Empresas desperdiçam bilhões em infraestrutura digital mal governada, aponta relatório

Desperdício corporativo em infraestrutura digital pode chegar a US$ 44,5 bilhões em 2025 por falta de governança, segundo relatório FinOps.

ATLAS.
tech & business · o portal da Upnetix
Negócio Digital · análise

Empresas desperdiçam bilhões em infraestrutura digital mal governada, aponta relatório

Relatórios indicam que falhas de governança em cloud levam a perdas de até US$ 44,5 bilhões em 2025. O desperdício, antes físico, agora é digital e exige novas estratégias de gestão.

por Atlas Upnetix Review Team · 3 de agosto, 2026 · 7 min de leitura
Compartilhe este artigo: WhatsApp

O desperdício corporativo, tradicionalmente associado a espaços físicos subutilizados e processos administrativos ineficientes, ganhou uma nova face no universo das empresas modernas. Com a transformação digital e a migração acelerada para ambientes em nuvem, o principal centro de perdas financeiras passou a ser a infraestrutura tecnológica mal governada. Relatórios recentes apontam que, em 2025, as empresas poderão desperdiçar até US$ 44,5 bilhões em recursos de cloud computing por falhas de governança e baixa integração entre áreas técnicas e financeiras.

Centro de dados moderno com operadores técnicos usando tablets e laptops em ambiente corporativo claro.
Centro de dados moderno simbolizando a infraestrutura tecnológica crítica para as empresas na era da transformação digital.

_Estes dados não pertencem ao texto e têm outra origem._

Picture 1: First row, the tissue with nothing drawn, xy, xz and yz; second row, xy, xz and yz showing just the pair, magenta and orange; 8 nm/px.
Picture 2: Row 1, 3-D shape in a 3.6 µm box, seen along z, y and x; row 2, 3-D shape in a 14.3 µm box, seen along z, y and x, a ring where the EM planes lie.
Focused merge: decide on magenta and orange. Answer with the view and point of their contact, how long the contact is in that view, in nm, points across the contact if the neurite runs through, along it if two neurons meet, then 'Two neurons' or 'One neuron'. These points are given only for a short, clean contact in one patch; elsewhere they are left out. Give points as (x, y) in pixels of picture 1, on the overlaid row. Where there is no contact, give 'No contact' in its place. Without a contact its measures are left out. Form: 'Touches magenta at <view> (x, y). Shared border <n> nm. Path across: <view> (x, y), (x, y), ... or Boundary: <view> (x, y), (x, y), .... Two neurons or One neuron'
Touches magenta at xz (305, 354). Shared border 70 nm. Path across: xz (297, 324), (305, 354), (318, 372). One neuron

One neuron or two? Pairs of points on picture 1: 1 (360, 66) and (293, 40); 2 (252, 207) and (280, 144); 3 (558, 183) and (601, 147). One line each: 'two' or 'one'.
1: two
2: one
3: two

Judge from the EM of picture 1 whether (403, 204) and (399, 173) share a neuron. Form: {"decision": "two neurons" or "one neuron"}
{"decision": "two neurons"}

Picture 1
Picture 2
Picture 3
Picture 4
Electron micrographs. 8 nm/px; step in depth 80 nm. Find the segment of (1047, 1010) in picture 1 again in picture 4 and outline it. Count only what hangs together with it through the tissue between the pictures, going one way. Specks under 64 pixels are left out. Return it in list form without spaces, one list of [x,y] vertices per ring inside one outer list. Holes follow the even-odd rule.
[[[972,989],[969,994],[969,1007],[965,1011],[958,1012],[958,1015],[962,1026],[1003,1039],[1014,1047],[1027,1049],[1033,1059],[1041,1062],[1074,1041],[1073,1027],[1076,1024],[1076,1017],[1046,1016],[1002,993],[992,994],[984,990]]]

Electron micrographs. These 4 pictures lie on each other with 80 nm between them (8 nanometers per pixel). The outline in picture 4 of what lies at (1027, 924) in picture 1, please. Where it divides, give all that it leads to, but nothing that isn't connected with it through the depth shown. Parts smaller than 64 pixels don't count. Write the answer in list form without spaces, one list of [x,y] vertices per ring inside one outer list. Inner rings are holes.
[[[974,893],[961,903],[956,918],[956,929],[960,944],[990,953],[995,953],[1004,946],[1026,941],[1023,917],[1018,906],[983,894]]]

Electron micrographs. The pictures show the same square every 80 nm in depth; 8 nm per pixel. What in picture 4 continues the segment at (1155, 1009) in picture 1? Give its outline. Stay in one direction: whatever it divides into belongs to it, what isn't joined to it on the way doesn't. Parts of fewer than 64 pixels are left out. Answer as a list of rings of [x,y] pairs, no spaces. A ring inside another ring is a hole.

O desperdício invisível da era digital

Durante décadas, a busca por eficiência nas empresas esteve ligada à redução de espaços físicos, renegociação de contratos e enxugamento de operações. No entanto, a digitalização das operações empresariais mudou radicalmente esse cenário. Hoje, servidores, ambientes em nuvem e recursos digitais provisionados sem controle representam o novo centro de desperdício, muitas vezes operando silenciosamente e longe dos olhos da gestão.

A dependência crescente de cloud computing, que abrange desde armazenamento e processamento até aplicações críticas, segurança, analytics, inteligência artificial e integração de sistemas, fez com que a infraestrutura digital se tornasse vital para a competitividade. No entanto, a velocidade da adoção tecnológica superou, em muitos casos, a maturidade de gestão sobre esses ambientes. Empresas que migraram para a nuvem na expectativa de obter elasticidade e eficiência automáticas descobriram que, sem controle e governança, a flexibilidade pode se transformar em desperdício em escala.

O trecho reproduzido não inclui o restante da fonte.